--- PROBLEM DETAILS ---
Return every line of the listing below word for word, leaving out the pictures.

--- PROVIDED MATERIAL ---
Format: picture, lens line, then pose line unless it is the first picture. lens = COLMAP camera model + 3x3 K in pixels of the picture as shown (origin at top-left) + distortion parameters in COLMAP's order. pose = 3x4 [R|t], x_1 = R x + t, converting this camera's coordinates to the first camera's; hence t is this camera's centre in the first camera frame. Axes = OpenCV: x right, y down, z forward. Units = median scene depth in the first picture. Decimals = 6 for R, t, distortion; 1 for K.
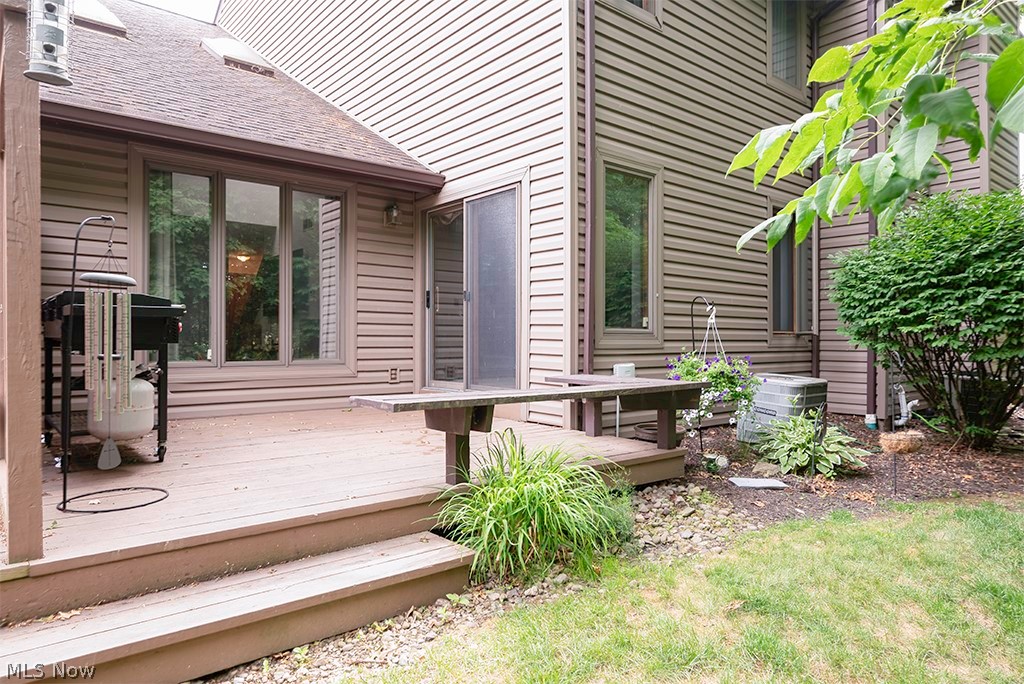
lens RADIAL K [[625.8, 0, 509.3], [0, 625.8, 339.3], [0, 0, 1]] dist [0.001766, 0.000397]
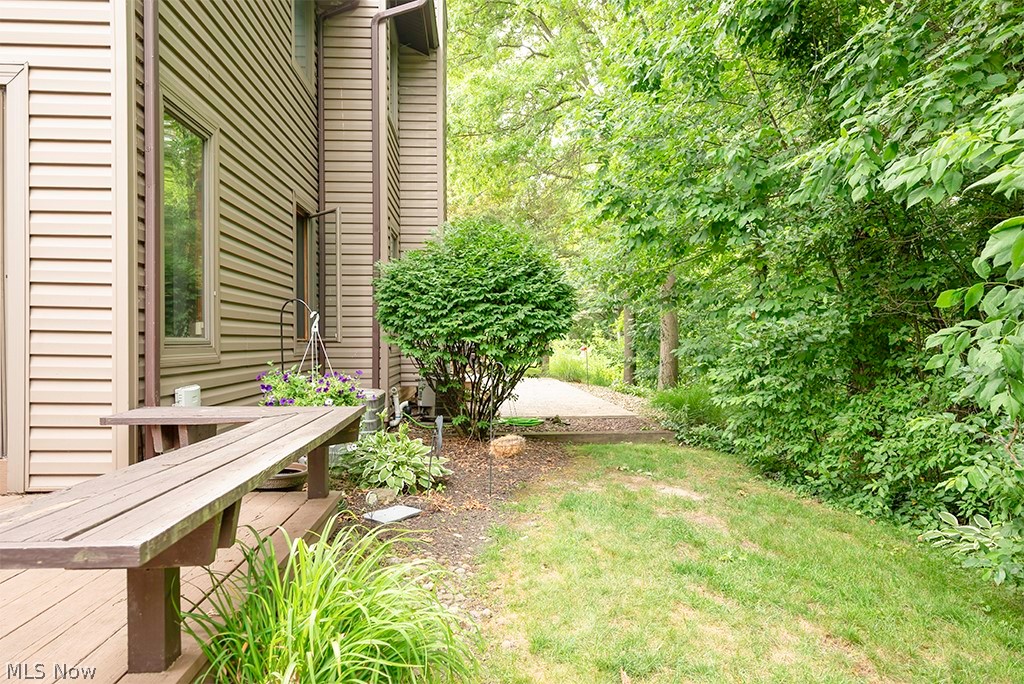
lens RADIAL K [[625.8, 0, 510.4], [0, 625.8, 344.0], [0, 0, 1]] dist [0.001766, 0.000397]
pose [[0.595029, -0.005720, 0.803684, -0.187984], [0.001132, 0.999980, 0.006279, -0.014920], [-0.803704, -0.002826, 0.595023, 0.292166]]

--- ANSWER SPACE ---
Format: picture, lens line, then pose line unless it is the first picture. lens = COLMAP camera model + 3x3 K in pixels of the picture as shown (origin at top-left) + distortion parameters in COLMAP's order. pose = 3x4 [R|t], x_1 = R x + t, converting this camera's coordinates to the first camera's; hence t is this camera's centre in the first camera frame. Axes = OpenCV: x right, y down, z forward. Units = median scene depth in the first picture. Decimals = 6 for R, t, distortion; 1 for K.
lens RADIAL K [[625.8, 0, 509.3], [0, 625.8, 339.3], [0, 0, 1]] dist [0.001766, 0.000397]
lens RADIAL K [[625.8, 0, 510.4], [0, 625.8, 344.0], [0, 0, 1]] dist [0.001766, 0.000397]
pose [[0.595029, -0.005720, 0.803684, -0.187984], [0.001132, 0.999980, 0.006279, -0.014920], [-0.803704, -0.002826, 0.595023, 0.292166]]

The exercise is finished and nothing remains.